04. Apenas duas candidatas REQUERERAM inscrição no concurso para telefonista da Associação Paulista de BENEFICÊNCIA.

05. Como não TIVESSE AO PAR do assunto, o gerente não INTERVEIO.

06. Esse candidato não conta com o APOIO da população POR CAUSA QUE é muito PRETENCIOSO.

07. Em que PESE os argumentos apresentados, o JÚRI não se convenceu.

08. Quando se TRATAM de problemas tão graves, não DEVEM haver tantos EMPECILHOS burocráticos.

09. Neste país, sempre HOUVERAM CIDADÕES capazes de combater os ESTERIÓTIPOS racistas.

10. PROCURA-SE cabeças inteligentes para atuarem como ASSESSORES na SEÇÃO de câmbio.


Gab:

01. "Estamos ANSIOSOS porque o Diretor pode VIR A qualquer momento."

02. "Se V.Sò. comparecer À reunião, traga CONSIGO SUA agenda."

03. "PROJETA-SE criar novas comissões daqui A três MESES."

04. "Apenas duas candidatas REQUERERAM inscrição no concurso para telefonista da Associação Paulista de BENEFICÊNCIA."

05. "Como não ESTIVESSE A PAR do assunto, o gerente não INTERVEIO."

06. "Esse candidato não conta com o APOIO da população PORQUE é muito PRETENSIOSO."

07. "Em que PESEM os argumentos apresentados, o JÚRI não se convenceu."

08. "Quando se TRATA de problemas tão graves, não DEVE haver tantos EMPECILHOS burocráticos."

09. "Neste país, sempre HOUVE CIDADÃOS capazes de combater os ESTEREÓTIPOS racistas."

10. "PROCURAM-SE cabeças inteligentes para atuarem como ASSESSORAS na SEÇÃO de câmbio."


Questão 8)

Identifique o fato lingüístico que ocorre em cada um dos pares de palavras grifadas na frases abaixo.

a) Érico Veríssimo escreveu o romance Incidente em Antares.

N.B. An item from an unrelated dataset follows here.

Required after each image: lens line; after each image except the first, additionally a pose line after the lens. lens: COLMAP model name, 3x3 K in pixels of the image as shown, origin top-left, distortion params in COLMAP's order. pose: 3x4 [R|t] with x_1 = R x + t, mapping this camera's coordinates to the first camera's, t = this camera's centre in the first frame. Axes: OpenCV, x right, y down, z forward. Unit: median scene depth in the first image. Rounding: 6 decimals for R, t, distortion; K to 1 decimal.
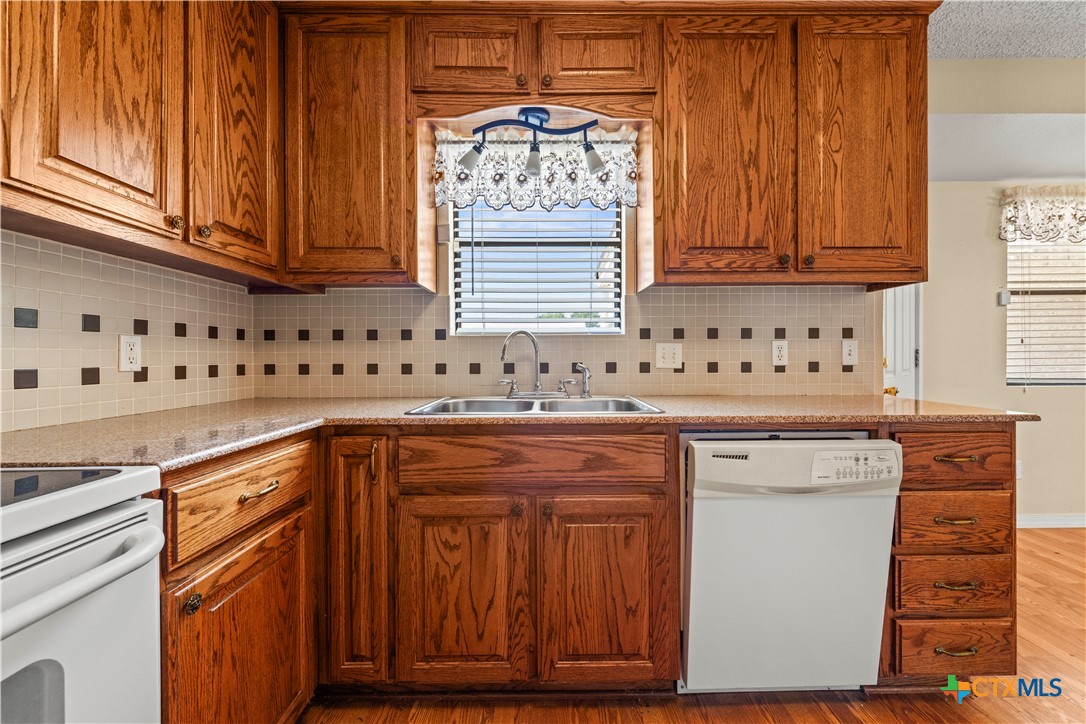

O acidente da madrugada parece ter sido bastante grave.

b) Era devoto de São Jorge.

Via-se que ali estava um homem são.

c) No estio ouve-se o canto das cigarras.

O verão traz, naturalmente, a visão de belas praias.

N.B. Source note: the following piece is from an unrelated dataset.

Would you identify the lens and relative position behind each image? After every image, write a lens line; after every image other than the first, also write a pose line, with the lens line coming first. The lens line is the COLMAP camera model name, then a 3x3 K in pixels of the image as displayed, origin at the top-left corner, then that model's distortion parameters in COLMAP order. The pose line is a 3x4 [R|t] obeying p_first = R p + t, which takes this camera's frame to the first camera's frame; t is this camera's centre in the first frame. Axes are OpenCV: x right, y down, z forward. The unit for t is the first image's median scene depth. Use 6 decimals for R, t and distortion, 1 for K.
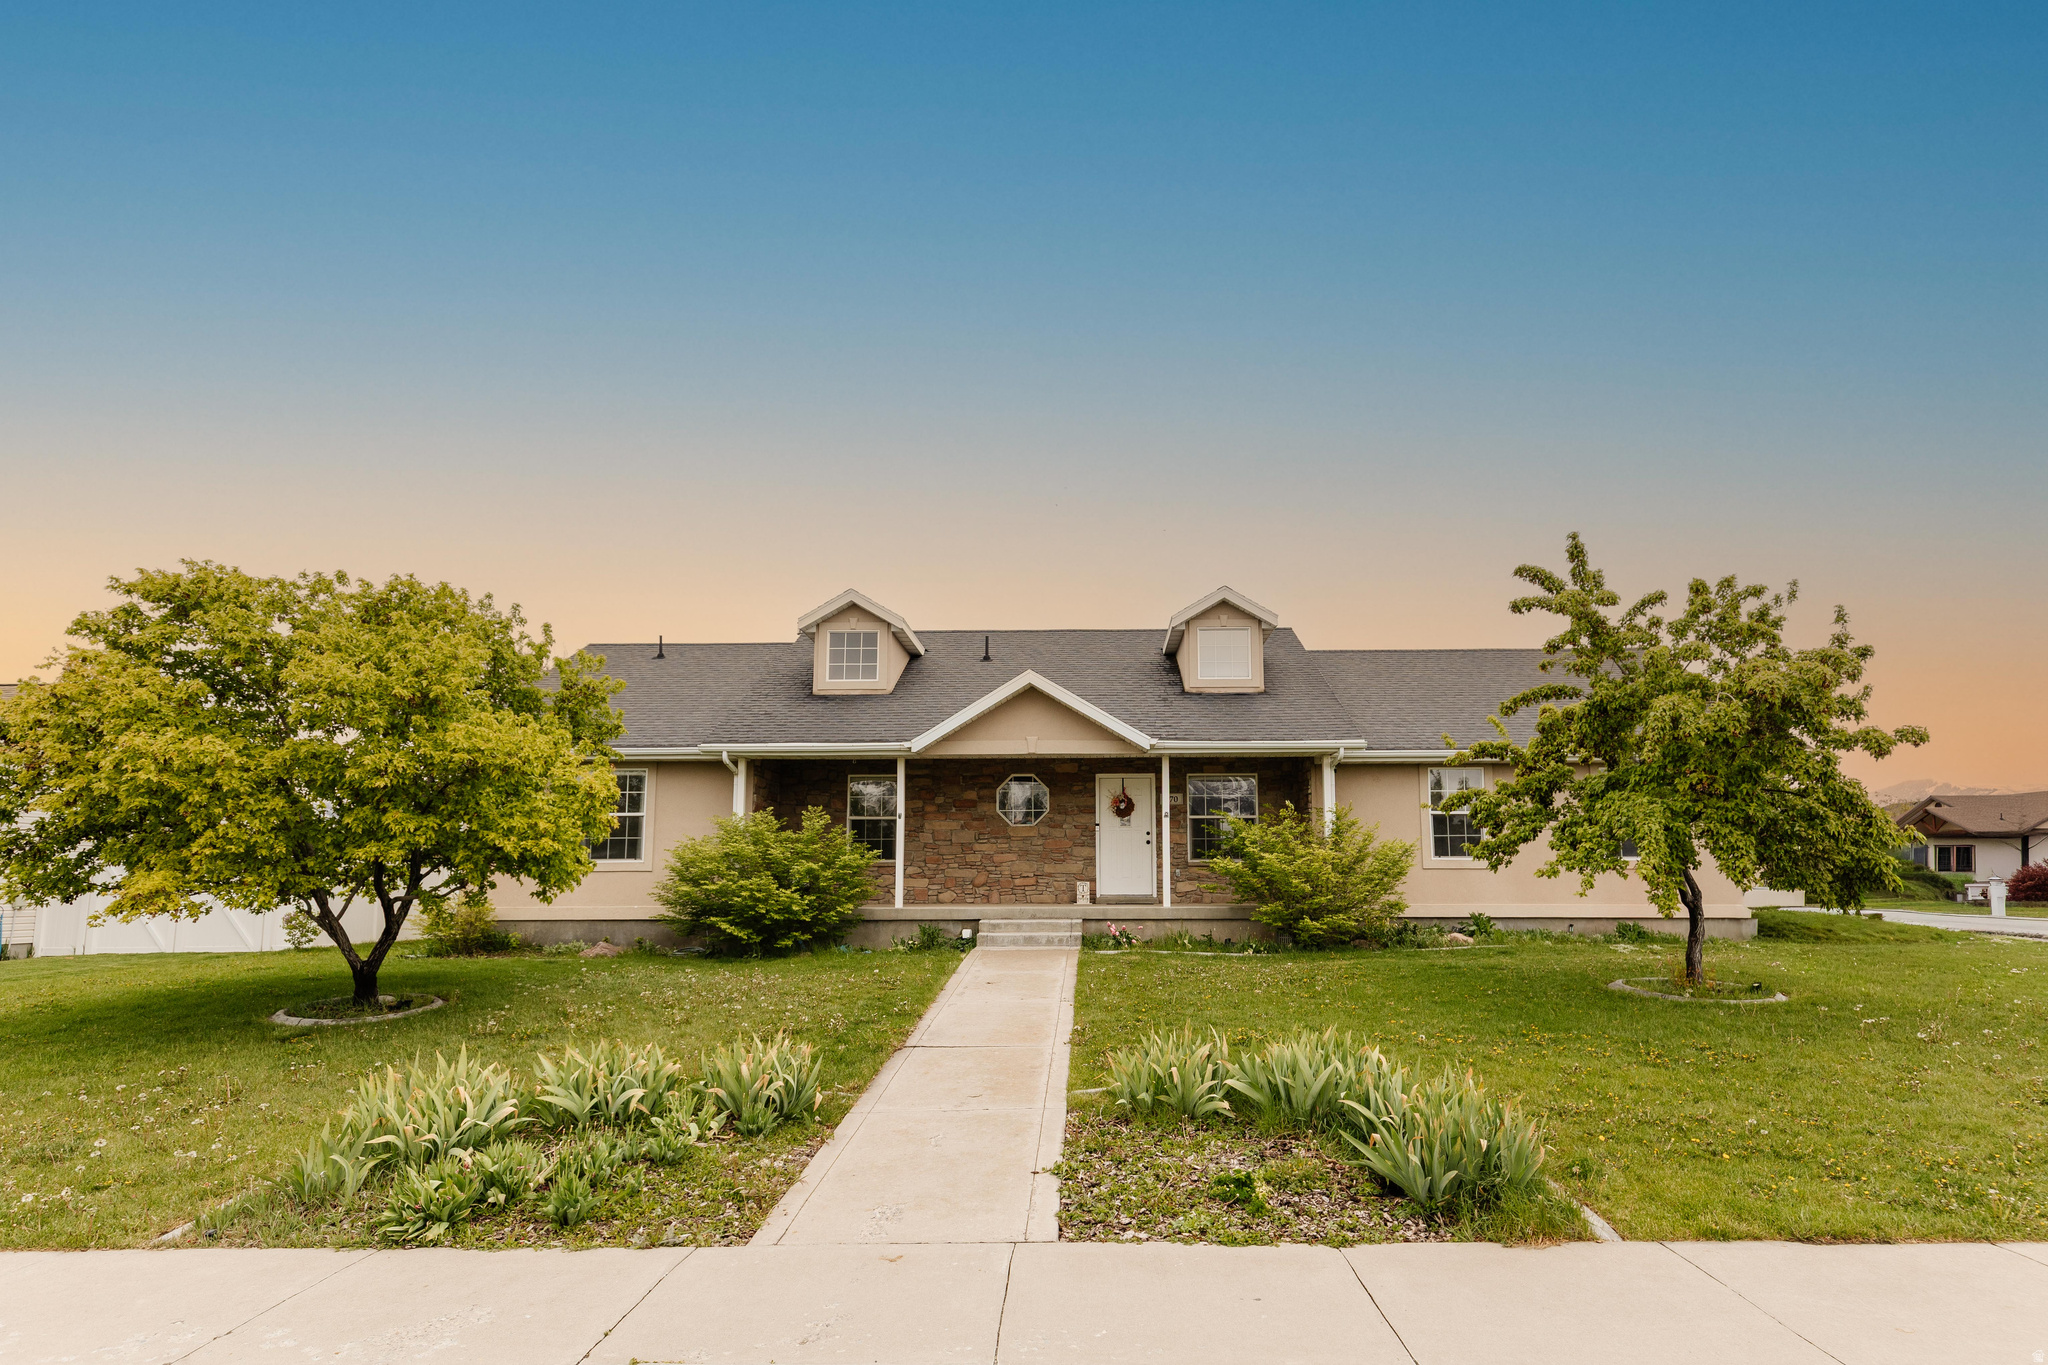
lens RADIAL K [[986.8, 0, 1017.0], [0, 986.8, 729.6], [0, 0, 1]] dist [0.010488, -0.000164]
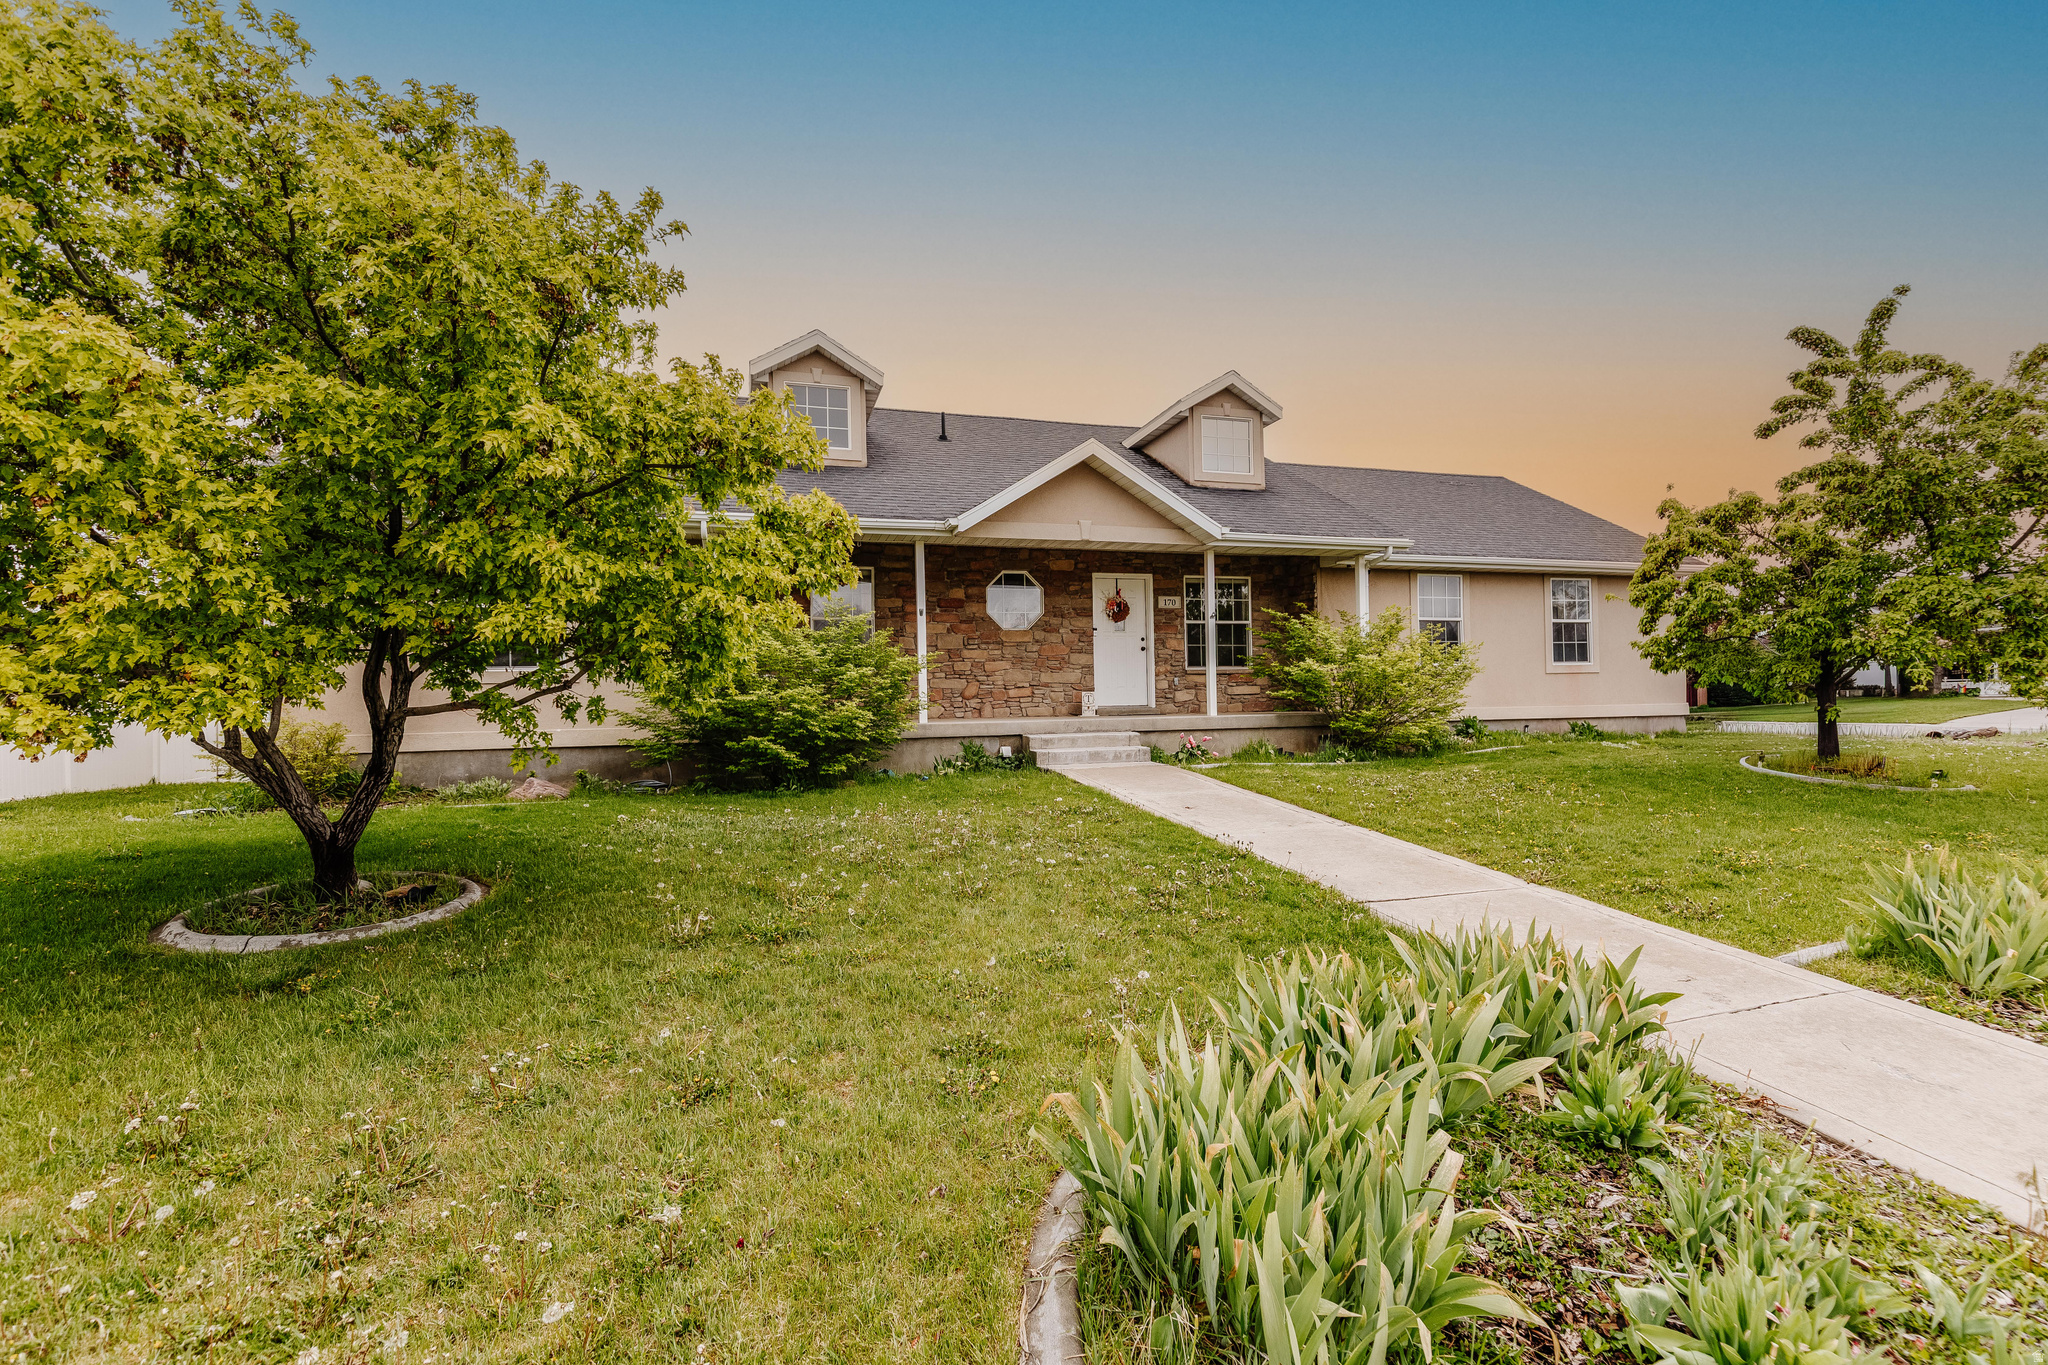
lens RADIAL K [[931.9, 0, 1027.5], [0, 931.9, 667.8], [0, 0, 1]] dist [0.003739, -0.000369]
pose [[0.951523, -0.003002, 0.307563, -0.243508], [-0.031764, 0.993647, 0.107967, 0.042196], [-0.305933, -0.112502, 0.945383, 0.214770]]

d) A exposição atraiu um fluxo permanente de visitantes.

Os visitantes surgiam de modo intermitente, sem qualquer previsão.


Gab:

Os pares de palavras constituem, respectivamente,

a) parônimos

b) homônimos

c) sinônimos

d) antônimos



Desencontrários
1Mandei a palavra rimar,

ela não me obedeceu.

Falou em mar, em céu, em rosa,

em grego, em silêncio, em prosa.



5Parecia fora de si,

a sílaba silenciosa.


Mandei a frase sonhar,

e ela se foi num labirinto.

Fazer poesia, eu sinto, apenas isso.

10Dar ordens a um exército,

para conquistar um império extinto.

PAULO LEMINSKI
GÓES, F. e MARINS, A. (orgs.)
Melhores poemas de Paulo Leminski. São Paulo: Global, 2001.
Questão 9)

Considere a formação da palavra “Desencontrários”, título do poema de Paulo Leminski.

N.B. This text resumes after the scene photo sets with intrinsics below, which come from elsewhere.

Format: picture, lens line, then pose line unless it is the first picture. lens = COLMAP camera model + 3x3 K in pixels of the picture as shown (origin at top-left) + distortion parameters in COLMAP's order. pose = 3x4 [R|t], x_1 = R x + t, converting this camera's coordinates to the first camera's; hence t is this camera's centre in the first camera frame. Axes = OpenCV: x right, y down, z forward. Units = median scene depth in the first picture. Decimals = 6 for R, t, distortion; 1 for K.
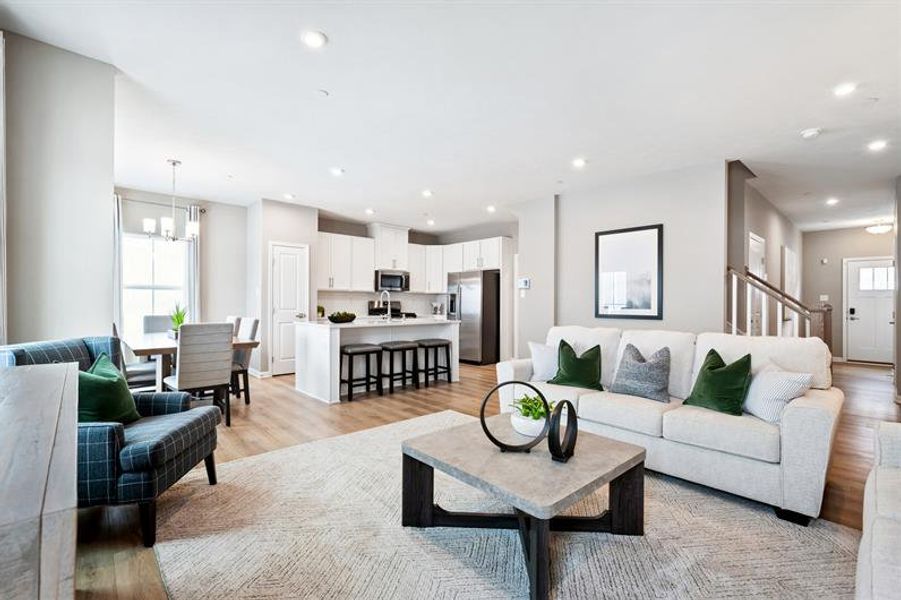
lens RADIAL K [[410.8, 0, 454.2], [0, 410.8, 297.8], [0, 0, 1]] dist [-0.002617, -0.000235]
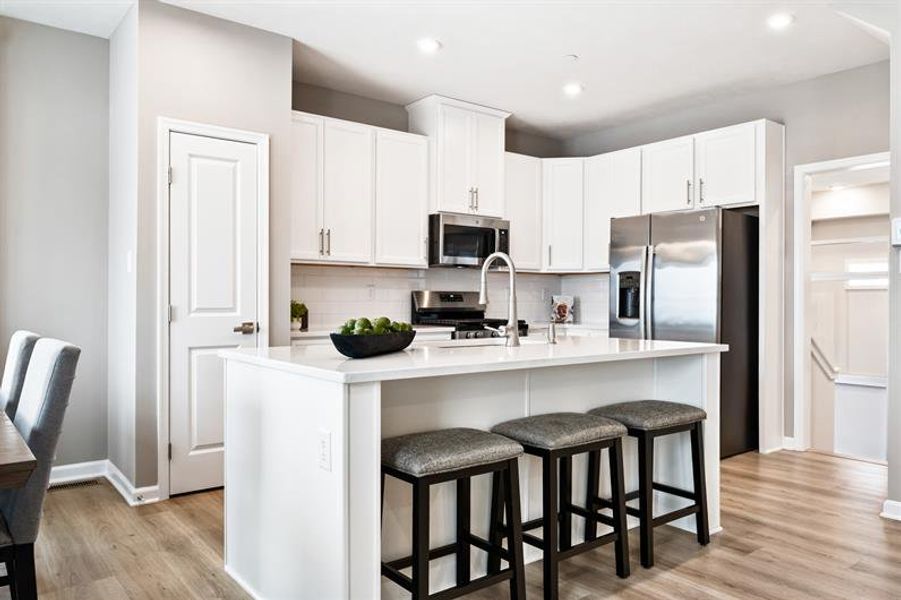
lens RADIAL K [[649.2, 0, 450.5], [0, 649.2, 300.0], [0, 0, 1]] dist [-0.012723, -0.003403]
pose [[0.997278, -0.001191, -0.073719, -0.130753], [0.001879, 0.999955, 0.009269, 0.011887], [0.073705, -0.009383, 0.997236, 0.380587]]
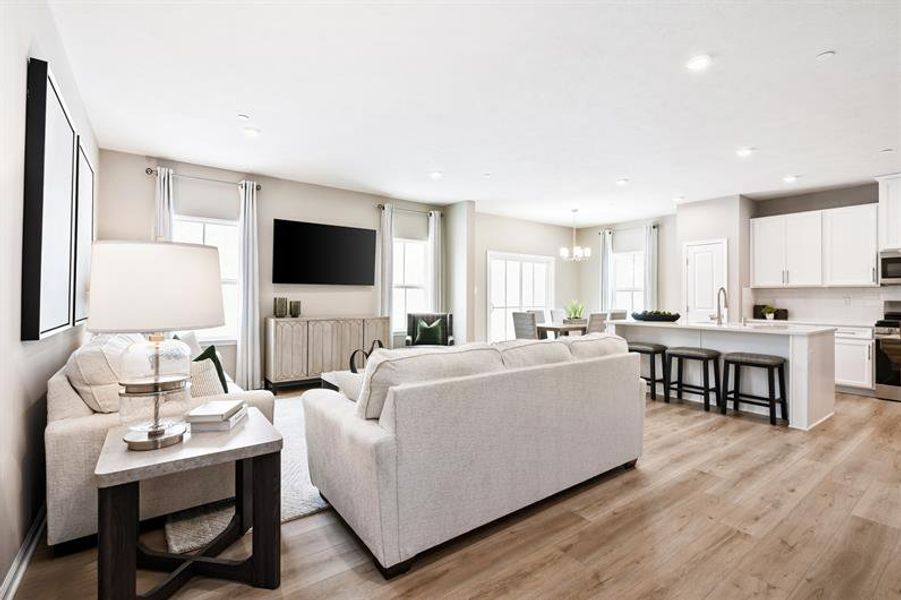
lens RADIAL K [[410.8, 0, 454.2], [0, 410.8, 297.8], [0, 0, 1]] dist [-0.002617, -0.000235]
pose [[-0.090196, -0.001897, -0.995922, 0.546352], [0.001820, 0.999996, -0.002069, 0.003489], [0.995922, -0.002000, -0.090192, 0.429760]]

Separe seus elementos mórficos. Em seguida, nomeie o primeiro morfema que a compõe e indique seu significado.
Gab:

Uma das possibilidades:

• des+en+contr+ário+s

• des+en+contr+ári+o+s

Prefixo; negação


Questão 10)

Observe a formação dos seguintes vocábulos do texto II:


"panejamento" (derivado de "pano"), "irisamento" (derivado de "íris"), "arlequinar" (derivado de "arlequim") e "pandemônio" (composto de pan + demônio), neologismo criado por Milton, poeta inglês do século XVII, no seu livro O PARAÍSO PERDIDO, para designar o palácio de Satã.
A partir desses exemplos, explique, em até duas frases completas:
a) o emprego conotativo da palavra "pandemônio" (texto Il, linha 15) e indique o sentido do morfema "pan-";

b) como se forma o vocábulo "enlividescia" (texto II - linha 8) e qual a sua classificação quanto ao processo de formação.



Gab:

a) A palavra "pandemônio " significa, no texto, "confusão", "gritaria" - algo típico do carnaval de rua.



O morfema "pan" significa "todos", "totalidade".

b) É formado a partir da palavra "lívido", com o prefixo "en-" e o sufixo "escer", por derivação parassintética (ou parassíntese).